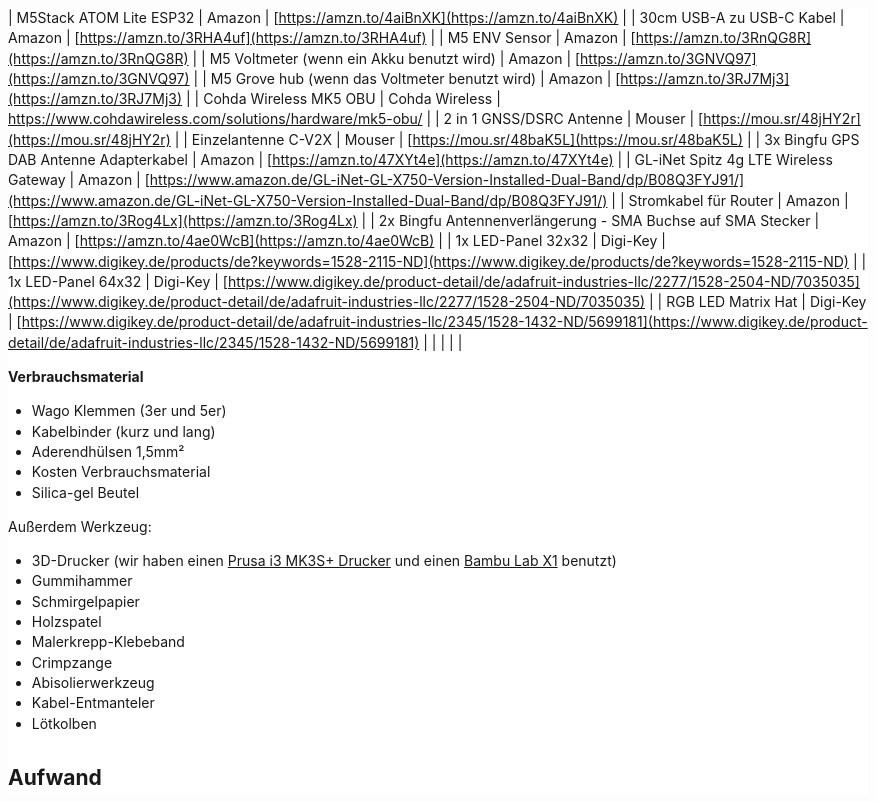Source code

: | M5Stack ATOM Lite ESP32 | Amazon  | [https://amzn.to/4aiBnXK](https://amzn.to/4aiBnXK) |
| 30cm USB-A zu USB-C Kabel | Amazon | [https://amzn.to/3RHA4uf](https://amzn.to/3RHA4uf) |
| M5 ENV Sensor | Amazon | [https://amzn.to/3RnQG8R](https://amzn.to/3RnQG8R) |
| M5 Voltmeter (wenn ein Akku benutzt wird) | Amazon | [https://amzn.to/3GNVQ97](https://amzn.to/3GNVQ97) |
| M5 Grove hub (wenn das Voltmeter benutzt wird) | Amazon  | [https://amzn.to/3RJ7Mj3](https://amzn.to/3RJ7Mj3) |
| Cohda Wireless MK5 OBU | Cohda Wireless | https://www.cohdawireless.com/solutions/hardware/mk5-obu/ |
| 2 in 1 GNSS/DSRC Antenne | Mouser | [https://mou.sr/48jHY2r](https://mou.sr/48jHY2r) |
| Einzelantenne C-V2X | Mouser  | [https://mou.sr/48baK5L](https://mou.sr/48baK5L) |
| 3x Bingfu GPS DAB Antenne Adapterkabel | Amazon | [https://amzn.to/47XYt4e](https://amzn.to/47XYt4e) |
| GL-iNet Spitz 4g LTE Wireless Gateway | Amazon | [https://www.amazon.de/GL-iNet-GL-X750-Version-Installed-Dual-Band/dp/B08Q3FYJ91/](https://www.amazon.de/GL-iNet-GL-X750-Version-Installed-Dual-Band/dp/B08Q3FYJ91/) |
| Stromkabel für Router | Amazon | [https://amzn.to/3Rog4Lx](https://amzn.to/3Rog4Lx) |
| 2x Bingfu Antennenverlängerung - SMA Buchse auf SMA Stecker | Amazon | [https://amzn.to/4ae0WcB](https://amzn.to/4ae0WcB) |
| 1x LED-Panel 32x32 | Digi-Key | [https://www.digikey.de/products/de?keywords=1528-2115-ND](https://www.digikey.de/products/de?keywords=1528-2115-ND) |
| 1x LED-Panel 64x32 | Digi-Key | [https://www.digikey.de/product-detail/de/adafruit-industries-llc/2277/1528-2504-ND/7035035](https://www.digikey.de/product-detail/de/adafruit-industries-llc/2277/1528-2504-ND/7035035) |
| RGB LED Matrix Hat | Digi-Key | [https://www.digikey.de/product-detail/de/adafruit-industries-llc/2345/1528-1432-ND/5699181](https://www.digikey.de/product-detail/de/adafruit-industries-llc/2345/1528-1432-ND/5699181) |
|  |  |  |


**Verbrauchsmaterial**
- Wago Klemmen (3er und 5er)
- Kabelbinder (kurz und lang)
- Aderendhülsen 1,5mm²
- Kosten Verbrauchsmaterial
- Silica-gel Beutel

Außerdem Werkzeug:

*   3D-Drucker (wir haben einen [Prusa i3 MK3S+ Drucker](https://shop.prusa3d.com/de/3d-drucker/181-original-prusa-i3-mk3s-drucker.html) und einen [Bambu Lab X1](https://eu.store.bambulab.com/de/products/x1-carbon-combo) benutzt)
*   Gummihammer
*   Schmirgelpapier
*   Holzspatel
*   Malerkrepp-Klebeband
*   Crimpzange
*   Abisolierwerkzeug
*   Kabel-Entmanteler
*   Lötkolben

## Aufwand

+ + +

## Directive
If a line in the records contains "wenn", report it.

## Answer
| M5 Voltmeter (wenn ein Akku benutzt wird) | Amazon | [https://amzn.to/3GNVQ97](https://amzn.to/3GNVQ97) |
| M5 Grove hub (wenn das Voltmeter benutzt wird) | Amazon  | [https://amzn.to/3RJ7Mj3](https://amzn.to/3RJ7Mj3) |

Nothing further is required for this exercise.